FS: Well, I had the plates but they always hurt because it came out about six years later – a piece of bone in the top.

BLVR: Speaking of Picasso and Braque, and I wonder if there’s been any friendships like that in your life, art friendships that particularly –

FS: Well, I don’t know how friendly they were when Picasso ran wild over Braque’s ideas. (laughs) I was friendly with artists and I still am friendly. It was small and it was quiet in the 60s. I was very active, and it was active – not really quiet, but it was small, so the artists, we saw each other a lot, and Leo’s gallery was sort of like – I don’t know; galleries now are so business-oriented and whatever, and Leo’s gallery was sort of like a mom and pop shop, a neighbourhood bodega.

BLVR: I have a painter friend from Shanghai, and he just had his first solo show in New York and he was really depressed because the day he arrived, the gallerist didn’t take him out for dinner, he had his assistant take him out for dinner because he had just bought a yacht and wanted to wash or touch his yacht.

FS: Well, there are infinite amounts of slights that we endure.

V. GAMBLING WITH LIFE VS GAMBLING

BLVR: You once wrote that “life is more wonderful than the imagination and recall of the people who life it,” and I wonder if to any extent making art is an engagement with art at its –

FS: Yeah, I think that’s what you feel when you see a great Ruebens or Velasquez or – that’s what a great painting does for you. It reminds you of that fact. Whatever they were, it’s gone, and their consciousness has evaporated, and something magical was achieved above it all.

BLVR: Are there some things you can now say for certain about art, that you know for certain about art?

FS: It’s just too tempting to say that you know that there’s no certainty. I mean, the way you frame the question that makes for a kind of inevitable answer. (laughs)

BLVR: Then are there things you’re more sure about than you were then?

FS: I mean, you have more experience. You make a lot of decisions based on experience, and you’re sure of them based on experience, but you know, you could be wrong. Also, your experience is fragmented. I mean, you tend to think of it as sort of systematic – you did this, you did that, you know this, you know that, but after a while it’s a mish-mash, so – a lot of artists say it, and a lot of people say it about everything, but in the end you have to temper your experience with intuition – in the moment. That’s why I like racing. They have to do it in the moment, and they do it on the basis of how they think they’re going to stay alive. (laughs) But it’s a very quick decision.
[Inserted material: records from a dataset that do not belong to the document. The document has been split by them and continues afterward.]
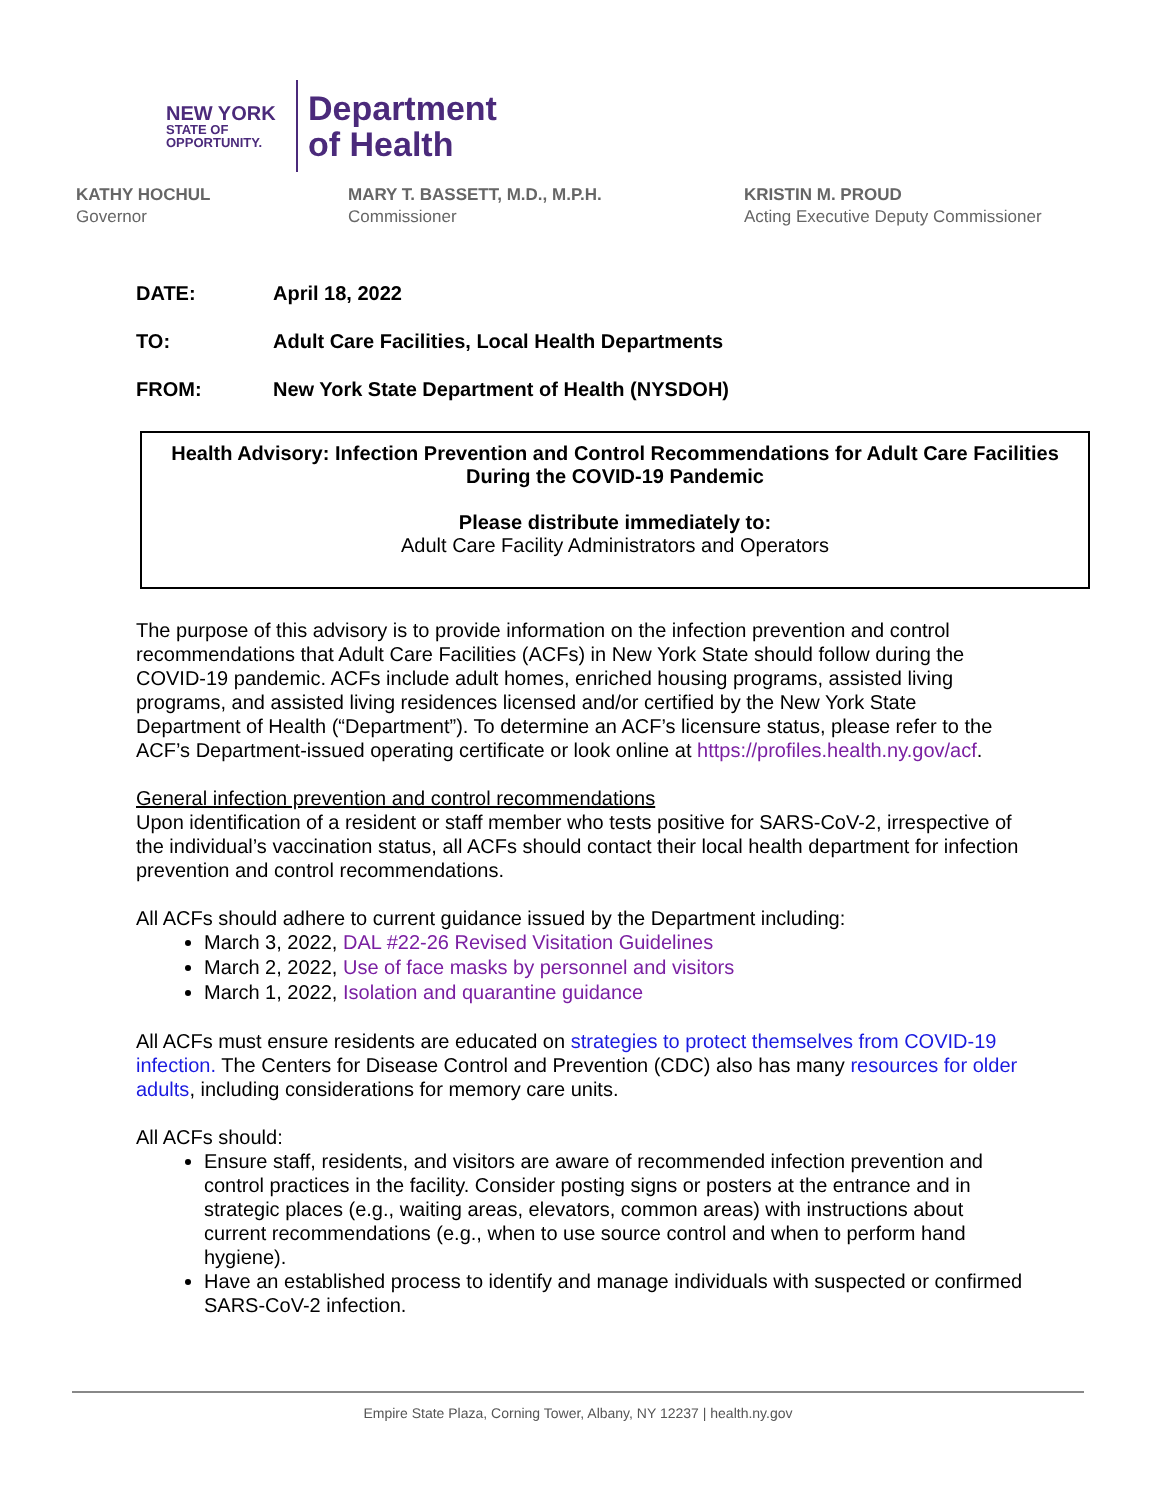NEW YORK
STATE OF
OPPORTUNITY.
Department
of Health
KATHY HOCHUL
Governor
MARY T. BASSETT, M.D., M.P.H.
Commissioner
KRISTIN M. PROUD
Acting Executive Deputy Commissioner
DATE: April 18, 2022
TO: Adult Care Facilities, Local Health Departments
FROM: New York State Department of Health (NYSDOH)
Health Advisory: Infection Prevention and Control Recommendations for Adult Care Facilities During the COVID-19 Pandemic
Please distribute immediately to:
Adult Care Facility Administrators and Operators
The purpose of this advisory is to provide information on the infection prevention and control recommendations that Adult Care Facilities (ACFs) in New York State should follow during the COVID-19 pandemic. ACFs include adult homes, enriched housing programs, assisted living programs, and assisted living residences licensed and/or certified by the New York State Department of Health (“Department”). To determine an ACF’s licensure status, please refer to the ACF’s Department-issued operating certificate or look online at https://profiles.health.ny.gov/acf.
General infection prevention and control recommendations
Upon identification of a resident or staff member who tests positive for SARS-CoV-2, irrespective of the individual’s vaccination status, all ACFs should contact their local health department for infection prevention and control recommendations.
All ACFs should adhere to current guidance issued by the Department including:
March 3, 2022, DAL #22-26 Revised Visitation Guidelines
March 2, 2022, Use of face masks by personnel and visitors
March 1, 2022, Isolation and quarantine guidance
All ACFs must ensure residents are educated on strategies to protect themselves from COVID-19 infection. The Centers for Disease Control and Prevention (CDC) also has many resources for older adults, including considerations for memory care units.
All ACFs should:
Ensure staff, residents, and visitors are aware of recommended infection prevention and control practices in the facility. Consider posting signs or posters at the entrance and in strategic places (e.g., waiting areas, elevators, common areas) with instructions about current recommendations (e.g., when to use source control and when to perform hand hygiene).
Have an established process to identify and manage individuals with suspected or confirmed SARS-CoV-2 infection.
Empire State Plaza, Corning Tower, Albany, NY 12237 | health.ny.gov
BLVR: Do you like betting, gambling?

FS: No, actually. I gamble a little but my whole life is a gamble as they would say, so gambling doesn’t interest me. That’s a trivial level compared to what I expend on trying to make art. I mean, if I could temper that habit, probably I’d be a lot better off. Maybe I should go to Art Anonymous.

BLVR: I know you have a horse farm and that you like racing horses and so on, and in your talk last night you said that there’s no connection between art and sport. Do you really believe there’s no connection?

FS: Well, all activities generate their own sense of beauty and accomplishment, so I suppose in that sense they’re connected, but sports really is about winning, and art really isn’t. Art’s about being able to make something that’s beautiful. There are millions of really great sportsmen who really love the beauty of the game, but in the end they’re happy to win ugly. They say that all the time: If we have to, we’ll win ugly. But you can’t win ugly in painting. Though guys have tried.